Knowledge Discovery and Data Mining
edited by M.A. Bramer
The Institution of Engineering and Technology, 1999
eISBN: 978-1-84919-171-5 | Cloth: 978-0-85296-767-6
Library of Congress Classification QA76.9.D343K54 1999
Dewey Decimal Classification 006.3

ABOUT THIS BOOK | TOC
ABOUT THIS BOOK

Modern computing systems of all kinds accumulate various data at an almost unimaginable rate. Alongside the advances in technology that make such storage possible has grown a realisation that buried within this mass of data there may exist some knowledge of considerable value. This could be information critical for a company's business success or something leading to a scientific or medical discovery or breakthrough. Most data is simply stored and never examined, but machine-learning technology has the potential to extract knowledge of value (i.e. data mining).

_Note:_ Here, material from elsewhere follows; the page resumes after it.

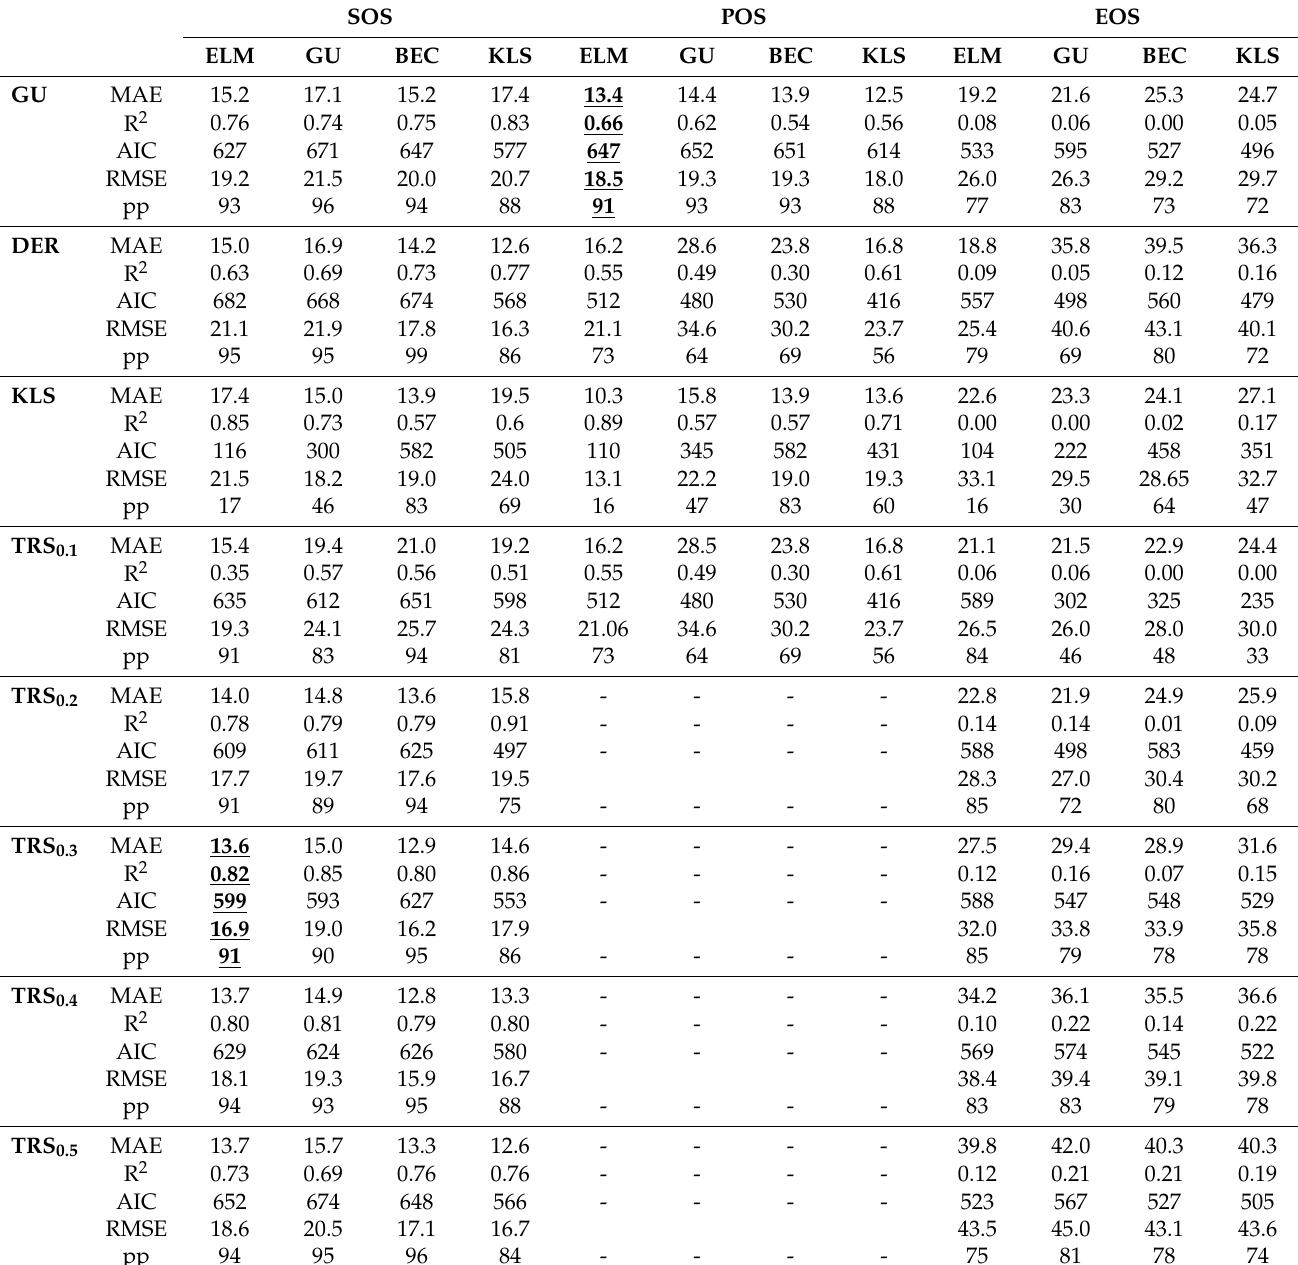
curve (TRS = 1). As shown in Table 3, the best results in POS calculation were obtained with ELM × GU and BEC × GU. Table 3. Goodness of fit indicators between phenological dates extracted from GPP and kNDVI patterns with different FM × EM approaches. The results underlined and in bold are those relating to the approach chosen for the start (SOS) and peak (POS) of the season, respectively. SOS POS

This book considers knowledge discovery - which has been defined as 'the extraction of implicit, previously unknown and potentially useful information from data' - and data mining. Six chapters examine technical issues of considerable practical importance to the future development of this field; issues such as how to overcome feature interaction problems, analysis of outliers, rule discovery, the use of background knowledge, temporal patterns and online analysis processing. There then follow six chapters which describe applications in fields as diverse as medical and health information, meteorology, organic chemistry and the electricity supply industry.

The book grew from a colloquium held in 1998 by the IEE, co-sponsored by the British Computer Society Specialist Group on Expert Systems (BCS-SGES), the Society for Artificial Intelligence and Simulation of Behaviour (AISB) and the International Society for Artificial Intelligence and Education (AIED). The chapters have been expanded considerably from papers presented, and all have been fully refereed.